Number of students taking more than one foreign language is on the rise

The number of students taking more than one foreign language for Leaving Certificate has jumped in the last two years.

Number of students taking more than one foreign language is on the rise

A total of 1,063 Leaving Certificate students took two or more languages other than English or Irish last summer. This was 15% more than the 923 in 2015 and 925 the year before.

A new languages strategy to be launched soon by Education Minister Richard Bruton aims to significantly increase the choice of languages available in schools, and the number of students who choose them as Junior Certificate and Leaving Certificate subjects.

Figures obtained by the Irish Examiner show just over 40,000 students sat a Leaving Certificate language subject last June, just over 100 more than in 2015.

However, the number who took two languages was up from 885 in 2014 and 879 in 2015, to 1,008 in 2016.

The numbers taking three languages are much smaller, but proportionately they are also rising significantly. They rose from 37 to 42 between 2014 and 2015, and up to 53 last summer, representing a 43% rise in two years.

Figures only refer to subjects for which a recognised curriculum is taught in schools, and do not include non-curricular languages.

French remains by far the most popular option in Irish schools for Leaving Certificate. The 25,758 school-leavers examined in it last summer were 1,000 fewer than in 2015, but that was still well over three times the 7,600 who did the next most popular language, German.

However, numbers taking German were up nearly 800 in two years, and entrants for Leaving Certificate Spanish were up nearly a quarter to 6,500 in the same period. Italian is growing significantly in popularity, but was taken by just over 500 in June 2016.

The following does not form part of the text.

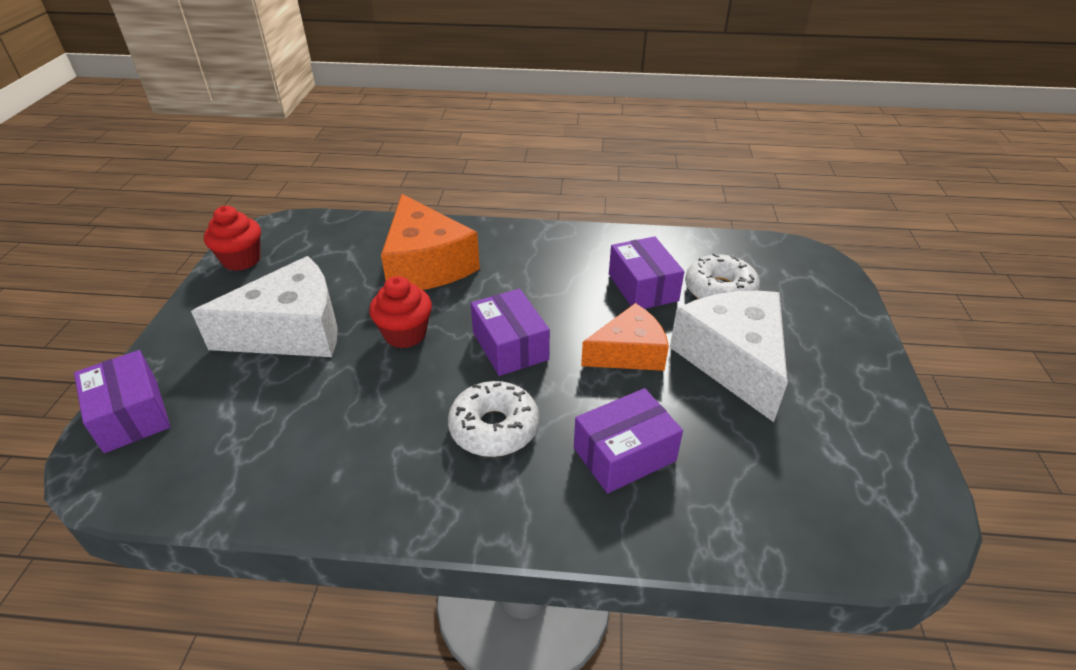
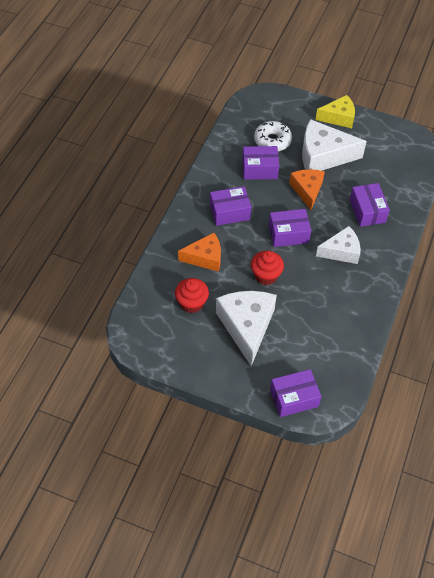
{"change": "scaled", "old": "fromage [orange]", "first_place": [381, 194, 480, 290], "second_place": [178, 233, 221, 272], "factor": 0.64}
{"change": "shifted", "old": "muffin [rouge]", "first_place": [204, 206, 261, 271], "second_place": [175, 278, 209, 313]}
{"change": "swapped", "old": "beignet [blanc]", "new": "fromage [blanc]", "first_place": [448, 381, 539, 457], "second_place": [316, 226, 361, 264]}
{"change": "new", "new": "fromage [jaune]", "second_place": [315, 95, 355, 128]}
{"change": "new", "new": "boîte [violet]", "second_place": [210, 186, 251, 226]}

The non-curricular EU language subjects are not timetabled within schools but exams are set by the State Examinations Commission each June, with numbers fluctuating between 1,300 and 1,500 in recent years.

The most commonly-sat of these Leaving Certificate subjects is Polish, which accounted for just over half of the 1,425 exams taken, followed by Lithuanian (202), Romanian (167), and Portuguese (92).

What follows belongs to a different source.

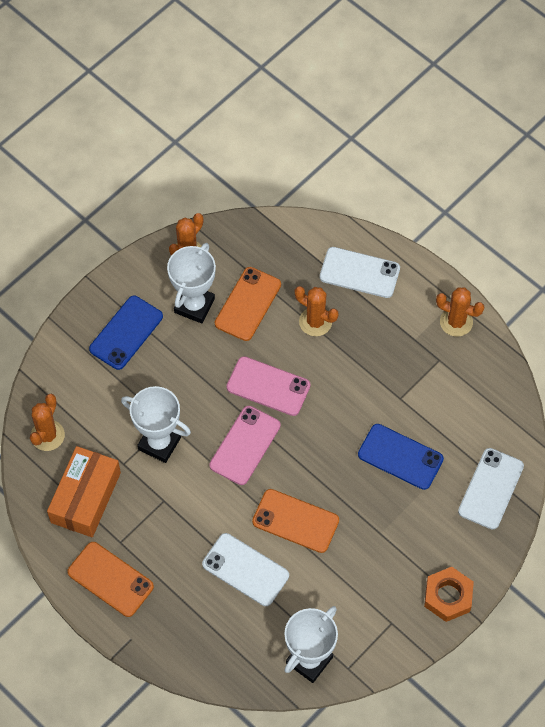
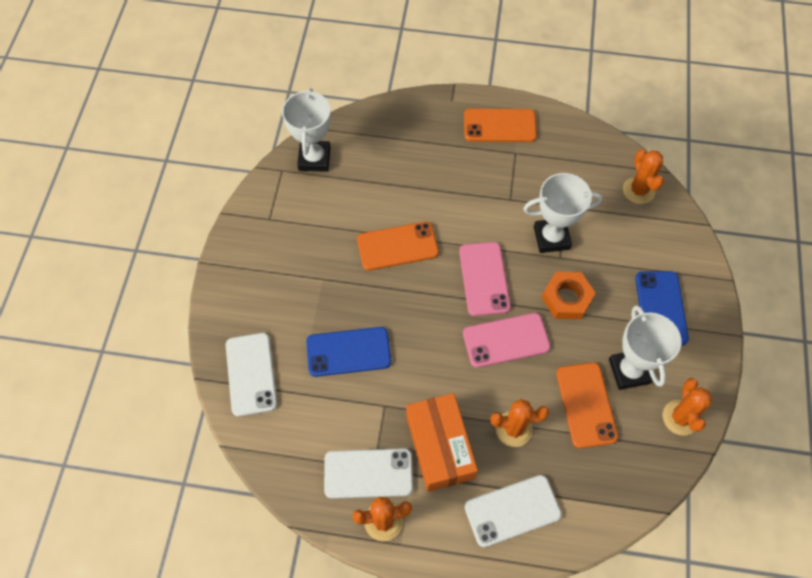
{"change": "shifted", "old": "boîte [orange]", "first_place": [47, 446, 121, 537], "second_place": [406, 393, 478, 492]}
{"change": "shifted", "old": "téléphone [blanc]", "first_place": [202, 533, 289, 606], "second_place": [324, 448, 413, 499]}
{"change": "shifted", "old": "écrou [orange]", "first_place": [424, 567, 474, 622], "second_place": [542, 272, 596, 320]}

The most common curricular language remains French, but it is no longer as totally dominant as in the past. Part of the Department of Education foreign languages strategy will seek to widen the choice of languages on offer, with plans to have more available during the three-year junior cycle, and to have full Leaving Certificate courses in Mandarin, Polish, Lithuanian, and Portuguese.

While the Leaving Certificate figures may be encouraging for such ambitions, a reverse trend is evident in the numbers sitting multiple languages for Junior Certificate.

The total taking one or more language subjects for Junior Certificate has hovered between 50,500 and 51,200 in each of the last three years.